What you need to do
Rewrite the entries below as a numbered list, from the line with "Minerva / für das Jahr [1809-1820]." to the line with "Bekijk de comments", skipping any blank lines.

Dataset records
- Opening Delimiter -

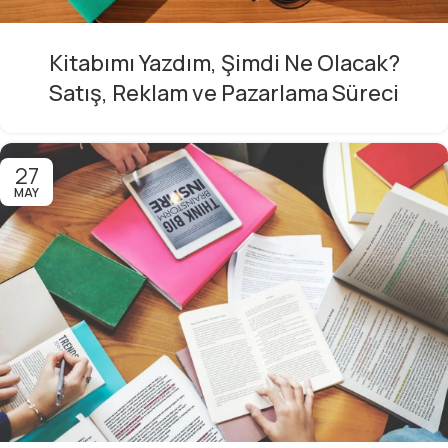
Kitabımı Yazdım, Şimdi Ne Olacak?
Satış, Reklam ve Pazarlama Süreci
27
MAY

- Closing Delimiter -
- Opening Delimiter -

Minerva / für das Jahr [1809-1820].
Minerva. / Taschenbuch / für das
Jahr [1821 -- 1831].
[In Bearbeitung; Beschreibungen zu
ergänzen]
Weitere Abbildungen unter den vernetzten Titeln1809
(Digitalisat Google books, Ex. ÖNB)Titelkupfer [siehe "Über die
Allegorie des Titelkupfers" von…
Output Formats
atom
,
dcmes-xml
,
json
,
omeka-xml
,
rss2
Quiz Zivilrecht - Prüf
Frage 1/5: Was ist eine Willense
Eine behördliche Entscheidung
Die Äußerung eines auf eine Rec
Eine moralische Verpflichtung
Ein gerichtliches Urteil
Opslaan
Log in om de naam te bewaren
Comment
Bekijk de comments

- Closing Delimiter -

Solution
1. Minerva / für das Jahr [1809-1820].
2. Minerva. / Taschenbuch / für das
3. Jahr [1821 -- 1831].
4. [In Bearbeitung; Beschreibungen zu
5. ergänzen]
6. Weitere Abbildungen unter den vernetzten Titeln1809
7. (Digitalisat Google books, Ex. ÖNB)Titelkupfer [siehe "Über die
8. Allegorie des Titelkupfers" von…
9. Output Formats
10. atom
11. ,
12. dcmes-xml
13. ,
14. json
15. ,
16. omeka-xml
17. ,
18. rss2
19. Quiz Zivilrecht - Prüf
20. Frage 1/5: Was ist eine Willense
21. Eine behördliche Entscheidung
22. Die Äußerung eines auf eine Rec
23. Eine moralische Verpflichtung
24. Ein gerichtliches Urteil
25. Opslaan
26. Log in om de naam te bewaren
27. Comment
28. Bekijk de comments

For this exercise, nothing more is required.